### Extrait fourni
• • • • •
Michael Johns, Jr. est en première année d'un master en politiques publiques à la Harvard Kennedy School et se spécialise dans les affaires internationales. Il est rédacteur en chef adjoint pour la sécurité régionale et l'Iran du Journal of Middle Eastern Politics and Policy, une publication étudiante de la Harvard Kennedy School.
Michael Johns était en compagnie du Dr. Daniel Pipes pour discuter de l'avenir de la politique étrangère des États-Unis au Moyen-Orient sous l'administration Biden.
Le Dr. Pipes est à la fois licencié (Bachelor of Arts) et docteur (Ph.D.) de l'Université de Harvard. Il a enseigné à l'Université de Chicago et à Harvard avant d'enseigner la politique et la stratégie au Naval War College. Le Dr. Pipes possède une riche expérience au niveau du gouvernement et de groupes de réflexion : il a été membre de l'équipe des planifications politiques du Département d'État et du conseil d'administration de l'Institute of Peace américain. Il a également été directeur du Foreign Policy Research Institute. Il est président et fondateur du Middle East Forum. En 2016, Michael était stagiaire politique pour le MEF.
Vous pouvez suivre les travaux du Dr. Pipes sur son site Web, danielpipes.org, ou sur sa page Twitter, @DanielPipes.
Michael Johns : Quels sont les changements les plus importants que l'administration Biden est susceptible d'apporter, dès son installation, dans sa politique au Moyen-Orient?
• • • • •
Coordonnées nommées des articulations:
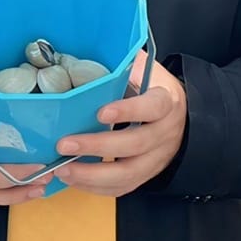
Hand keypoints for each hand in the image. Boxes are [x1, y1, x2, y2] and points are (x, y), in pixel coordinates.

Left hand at [53, 51, 186, 197]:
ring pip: (128, 174)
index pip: (152, 107)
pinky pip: (122, 188)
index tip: (100, 112)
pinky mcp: (146, 175)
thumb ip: (122, 66)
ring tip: (62, 169)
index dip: (128, 111)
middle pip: (135, 144)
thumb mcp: (144, 72)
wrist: (178, 118)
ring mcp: (157, 158)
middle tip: (64, 144)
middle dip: (97, 147)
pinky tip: (73, 179)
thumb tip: (86, 52)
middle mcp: (165, 133)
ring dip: (92, 174)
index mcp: (166, 102)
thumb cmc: (152, 90)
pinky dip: (95, 187)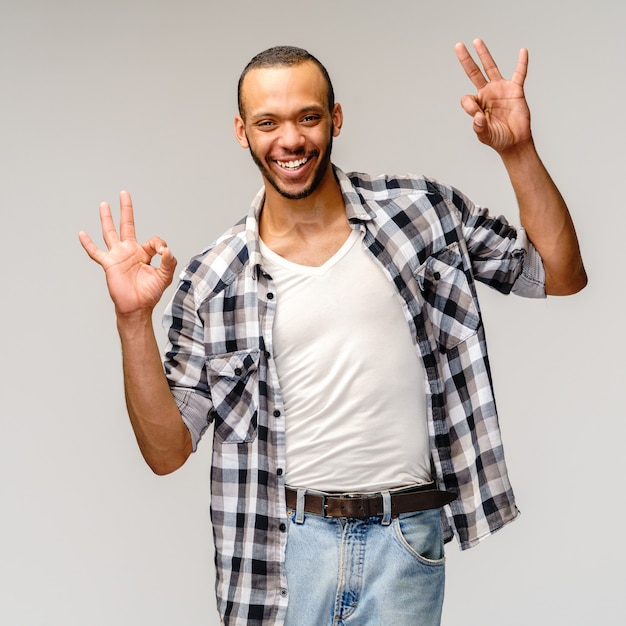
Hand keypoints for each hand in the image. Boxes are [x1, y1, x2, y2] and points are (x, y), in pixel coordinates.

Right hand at [78, 191, 176, 315]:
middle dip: (126, 209)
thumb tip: (166, 250)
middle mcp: (130, 251)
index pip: (154, 240)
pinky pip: (96, 252)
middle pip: (127, 225)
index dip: (159, 244)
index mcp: (145, 253)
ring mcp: (118, 256)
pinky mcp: (109, 264)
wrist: (137, 307)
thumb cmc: (150, 293)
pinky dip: (88, 243)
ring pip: (110, 233)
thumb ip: (168, 261)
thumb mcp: (165, 276)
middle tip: (124, 193)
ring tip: (104, 204)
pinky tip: (82, 233)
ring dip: (107, 219)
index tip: (162, 252)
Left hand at [455, 38, 531, 153]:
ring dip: (484, 54)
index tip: (478, 117)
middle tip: (458, 46)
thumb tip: (477, 116)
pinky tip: (522, 51)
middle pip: (474, 72)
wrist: (515, 142)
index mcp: (477, 104)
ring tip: (477, 41)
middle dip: (466, 60)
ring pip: (491, 68)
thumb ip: (479, 127)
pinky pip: (519, 74)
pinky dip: (522, 63)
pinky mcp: (515, 90)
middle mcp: (487, 93)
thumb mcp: (484, 135)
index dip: (470, 106)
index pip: (467, 98)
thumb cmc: (498, 139)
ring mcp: (501, 89)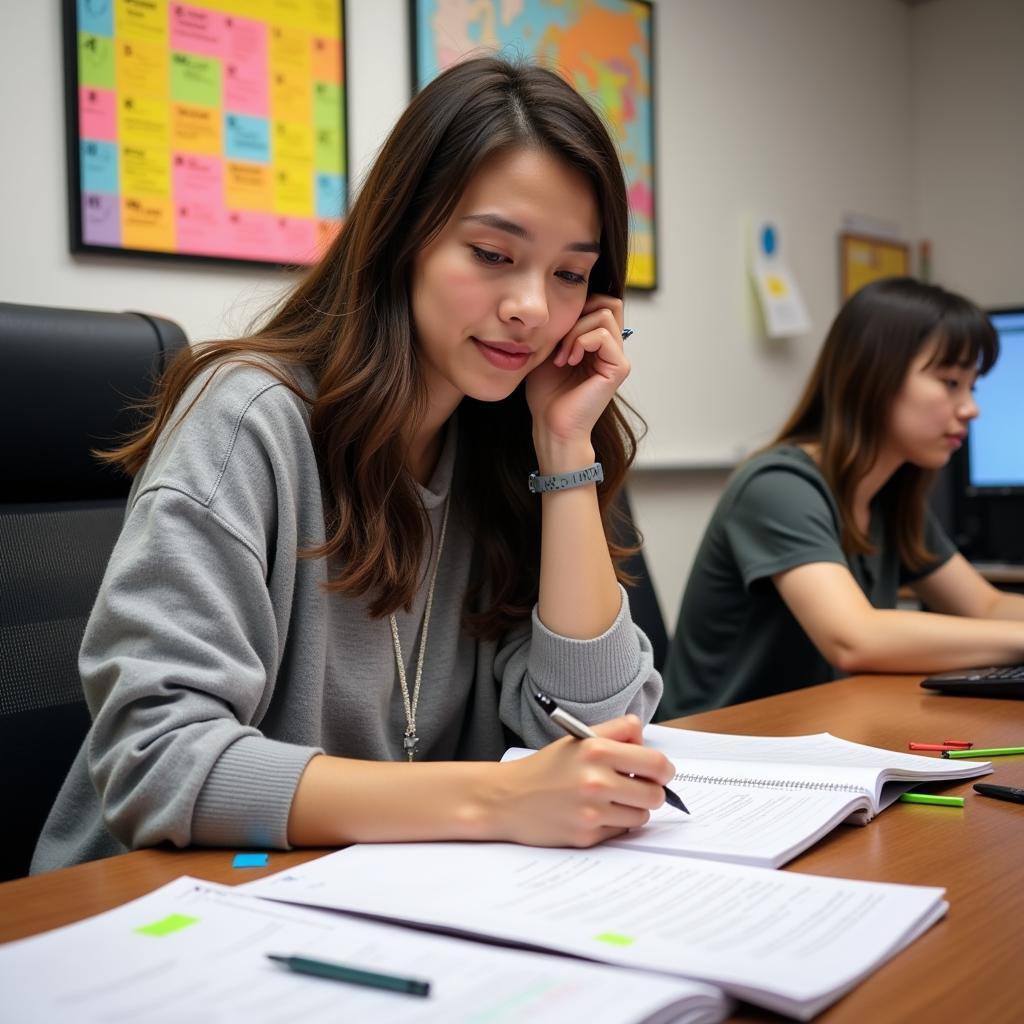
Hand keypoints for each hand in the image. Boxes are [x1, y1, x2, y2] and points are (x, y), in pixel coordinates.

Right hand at [490, 715, 673, 846]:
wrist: (506, 798)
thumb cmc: (545, 768)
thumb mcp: (577, 738)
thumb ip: (617, 731)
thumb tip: (646, 743)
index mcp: (596, 750)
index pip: (657, 764)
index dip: (663, 770)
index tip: (658, 772)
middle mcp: (596, 781)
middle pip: (655, 795)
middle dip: (650, 791)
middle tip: (635, 787)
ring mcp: (591, 812)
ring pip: (641, 816)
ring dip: (632, 809)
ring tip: (610, 800)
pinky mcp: (586, 837)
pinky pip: (620, 832)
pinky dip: (613, 825)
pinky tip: (593, 814)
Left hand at [525, 295, 628, 454]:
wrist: (551, 424)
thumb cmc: (546, 393)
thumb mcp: (549, 349)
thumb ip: (562, 326)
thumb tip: (565, 300)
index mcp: (598, 343)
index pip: (600, 303)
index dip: (578, 307)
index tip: (555, 333)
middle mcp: (612, 348)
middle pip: (609, 302)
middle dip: (579, 313)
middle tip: (560, 340)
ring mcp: (618, 358)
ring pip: (605, 314)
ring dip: (576, 330)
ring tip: (562, 355)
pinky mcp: (619, 368)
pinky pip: (603, 335)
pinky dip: (581, 341)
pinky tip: (568, 360)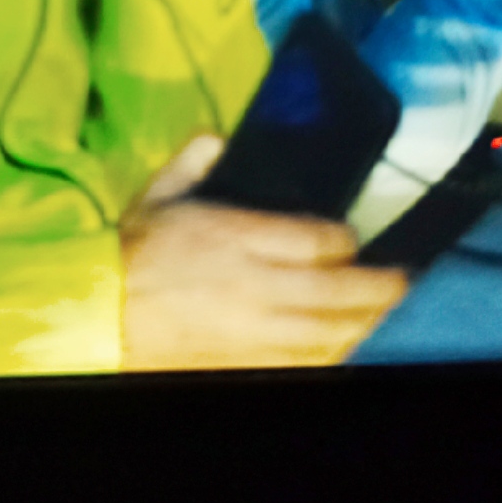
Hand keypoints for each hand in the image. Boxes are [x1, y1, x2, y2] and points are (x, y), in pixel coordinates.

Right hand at [119, 135, 408, 370]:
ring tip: (382, 311)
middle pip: (336, 291)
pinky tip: (342, 345)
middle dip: (377, 286)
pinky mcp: (243, 363)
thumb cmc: (133, 248)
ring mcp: (252, 331)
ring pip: (327, 333)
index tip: (350, 238)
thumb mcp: (159, 191)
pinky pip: (302, 364)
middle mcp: (254, 285)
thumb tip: (220, 138)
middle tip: (402, 279)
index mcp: (234, 236)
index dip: (343, 240)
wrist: (99, 311)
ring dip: (362, 323)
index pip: (316, 240)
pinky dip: (329, 354)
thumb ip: (194, 159)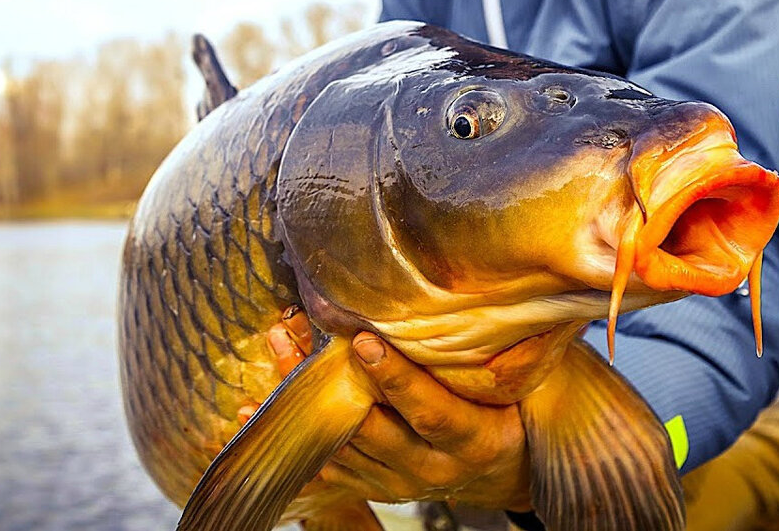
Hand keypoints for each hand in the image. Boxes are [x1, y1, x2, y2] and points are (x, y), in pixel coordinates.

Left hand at [245, 307, 533, 511]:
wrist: (502, 470)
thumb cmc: (513, 409)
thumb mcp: (528, 385)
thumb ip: (520, 349)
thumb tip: (526, 291)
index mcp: (475, 441)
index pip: (433, 412)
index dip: (397, 381)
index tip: (363, 342)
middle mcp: (433, 469)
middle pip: (373, 429)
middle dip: (332, 380)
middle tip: (297, 335)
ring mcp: (398, 482)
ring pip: (342, 443)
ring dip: (304, 398)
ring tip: (277, 345)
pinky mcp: (371, 486)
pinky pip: (321, 468)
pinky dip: (285, 440)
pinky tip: (250, 413)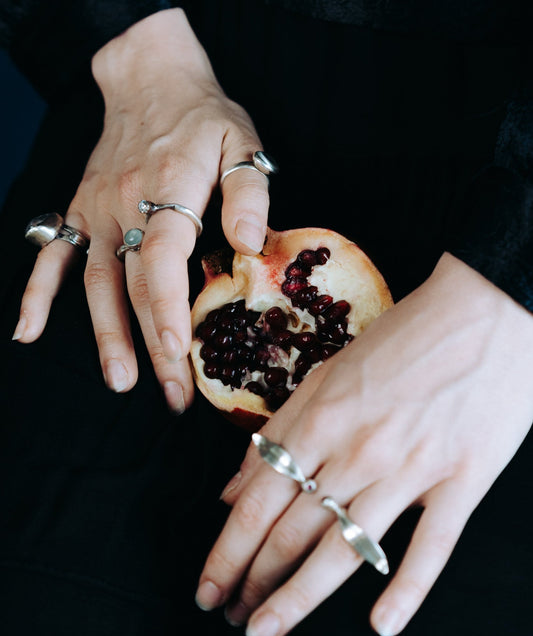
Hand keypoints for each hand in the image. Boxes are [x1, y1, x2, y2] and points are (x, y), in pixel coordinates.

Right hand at [12, 9, 269, 412]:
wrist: (150, 79)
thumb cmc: (204, 118)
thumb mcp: (241, 144)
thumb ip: (248, 195)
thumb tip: (248, 246)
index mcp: (170, 190)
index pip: (165, 261)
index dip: (169, 311)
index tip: (180, 356)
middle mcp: (126, 205)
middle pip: (136, 285)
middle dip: (154, 345)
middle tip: (173, 396)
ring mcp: (97, 210)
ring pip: (96, 282)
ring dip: (106, 334)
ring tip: (119, 381)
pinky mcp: (80, 210)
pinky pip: (53, 254)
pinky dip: (38, 293)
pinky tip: (27, 331)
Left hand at [196, 253, 532, 635]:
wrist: (484, 310)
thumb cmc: (402, 338)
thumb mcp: (327, 372)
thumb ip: (280, 432)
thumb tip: (231, 489)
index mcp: (320, 420)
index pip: (257, 503)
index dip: (226, 553)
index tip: (208, 590)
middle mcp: (358, 451)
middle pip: (291, 533)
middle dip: (253, 581)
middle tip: (234, 617)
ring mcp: (412, 469)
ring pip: (345, 550)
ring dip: (299, 598)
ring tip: (267, 630)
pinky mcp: (463, 480)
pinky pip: (432, 547)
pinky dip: (406, 590)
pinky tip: (380, 624)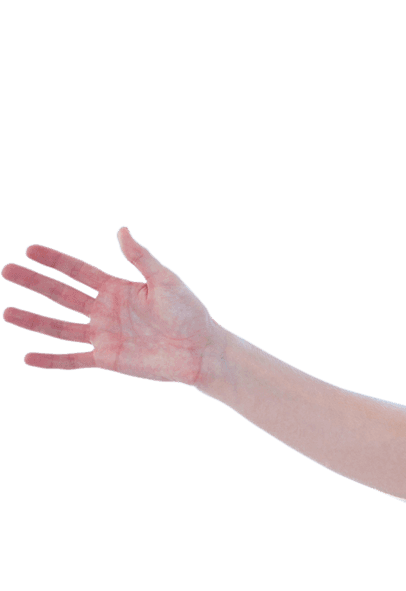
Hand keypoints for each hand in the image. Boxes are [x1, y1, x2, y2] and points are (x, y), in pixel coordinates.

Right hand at [2, 226, 222, 387]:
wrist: (201, 350)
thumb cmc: (189, 312)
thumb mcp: (165, 280)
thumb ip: (141, 258)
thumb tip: (121, 229)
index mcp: (118, 288)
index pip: (79, 271)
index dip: (55, 261)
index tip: (30, 250)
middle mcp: (105, 310)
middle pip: (62, 294)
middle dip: (35, 283)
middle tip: (6, 270)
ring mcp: (104, 335)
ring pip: (60, 327)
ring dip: (34, 320)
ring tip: (7, 312)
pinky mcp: (107, 359)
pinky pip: (73, 360)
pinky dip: (51, 360)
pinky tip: (27, 357)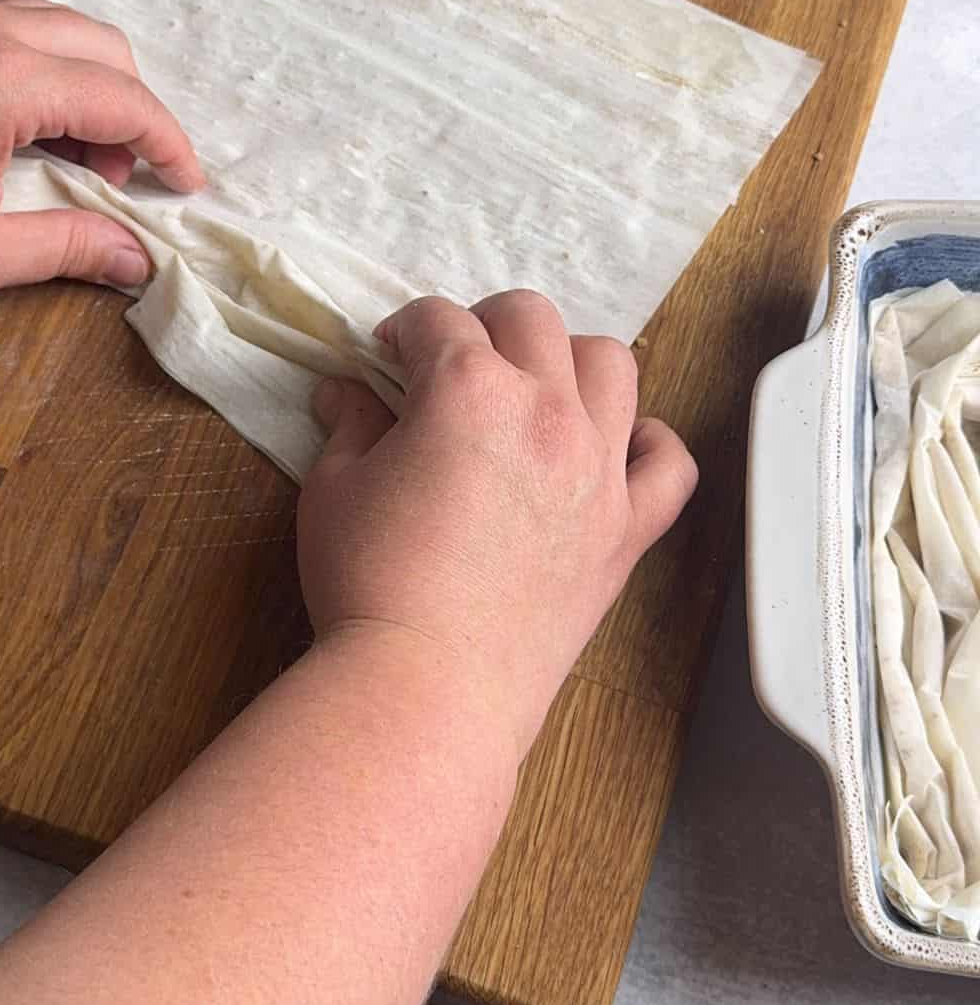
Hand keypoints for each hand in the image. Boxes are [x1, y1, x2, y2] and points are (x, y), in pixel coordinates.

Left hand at [0, 0, 202, 295]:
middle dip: (133, 113)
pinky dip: (54, 70)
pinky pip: (26, 28)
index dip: (167, 145)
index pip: (123, 100)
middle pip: (106, 50)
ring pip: (68, 31)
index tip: (185, 185)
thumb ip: (66, 249)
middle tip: (121, 180)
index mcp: (6, 80)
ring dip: (93, 88)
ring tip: (80, 158)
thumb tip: (133, 261)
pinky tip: (37, 127)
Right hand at [298, 291, 696, 753]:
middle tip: (451, 366)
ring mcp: (598, 468)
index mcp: (467, 389)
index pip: (437, 320)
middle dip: (482, 324)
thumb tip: (345, 390)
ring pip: (610, 364)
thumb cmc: (369, 583)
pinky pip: (669, 463)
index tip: (386, 356)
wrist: (427, 685)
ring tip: (533, 391)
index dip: (403, 329)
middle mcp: (546, 410)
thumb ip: (350, 425)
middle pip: (529, 318)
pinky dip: (648, 443)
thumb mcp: (335, 489)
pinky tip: (613, 448)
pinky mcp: (626, 528)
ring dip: (567, 360)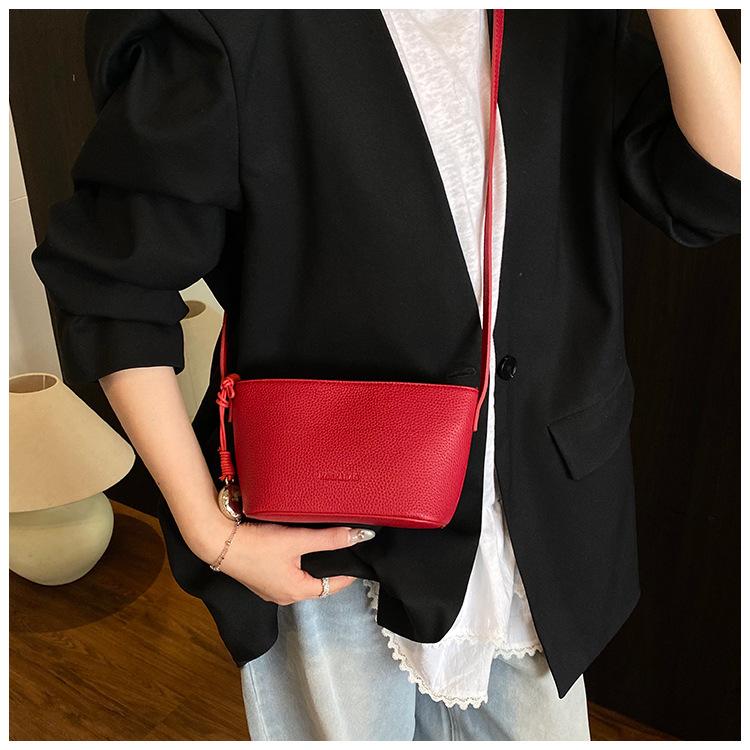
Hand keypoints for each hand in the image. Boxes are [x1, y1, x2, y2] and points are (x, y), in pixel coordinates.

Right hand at [188, 514, 375, 603]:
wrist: (218, 542)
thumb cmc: (257, 544)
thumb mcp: (298, 540)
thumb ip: (329, 539)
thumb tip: (359, 536)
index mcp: (296, 591)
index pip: (330, 588)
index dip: (346, 577)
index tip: (357, 567)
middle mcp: (282, 595)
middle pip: (314, 586)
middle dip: (328, 573)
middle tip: (342, 557)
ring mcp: (268, 588)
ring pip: (298, 580)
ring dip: (310, 569)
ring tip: (322, 552)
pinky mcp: (258, 578)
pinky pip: (283, 575)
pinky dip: (294, 566)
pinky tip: (293, 551)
• • • • •
### Consignes des exercices
1 – Mettez à jour le passage de l'extrait en commençant par "Vous pouvez suivre" et en allant jusqu'à "politique au Moyen-Orient?". Remplacez "site Web" par "blog".
2 – Les affirmations suivantes sont-elles conformes à l'extrait ? Répondez par oui ou par non et citez les mots décisifs. (a) Le Dr. Pipes a enseigné au Naval War College. (b) Michael Johns est en deuxième année de master à la Harvard Kennedy School. (c) Le Dr. Pipes est le fondateur du Middle East Forum.

### Corrigé des activités
1 –
Vous pouvez suivre les travaux du Dr. Pipes sur son blog, danielpipes.org, ou sur sa page Twitter, @DanielPipes.
Michael Johns : Quels sont les changements les plus importants que l'administration Biden est susceptible d'apporter, dès son installation, dans sa politique au Moyen-Orient?

2 –
(a) Oui : « avant d'enseigner la politique et la stratégie au Naval War College ».
(b) Non : « est en première année d'un master en politiques publiques à la Harvard Kennedy School ».
(c) Oui : « Il est président et fondateur du Middle East Forum ».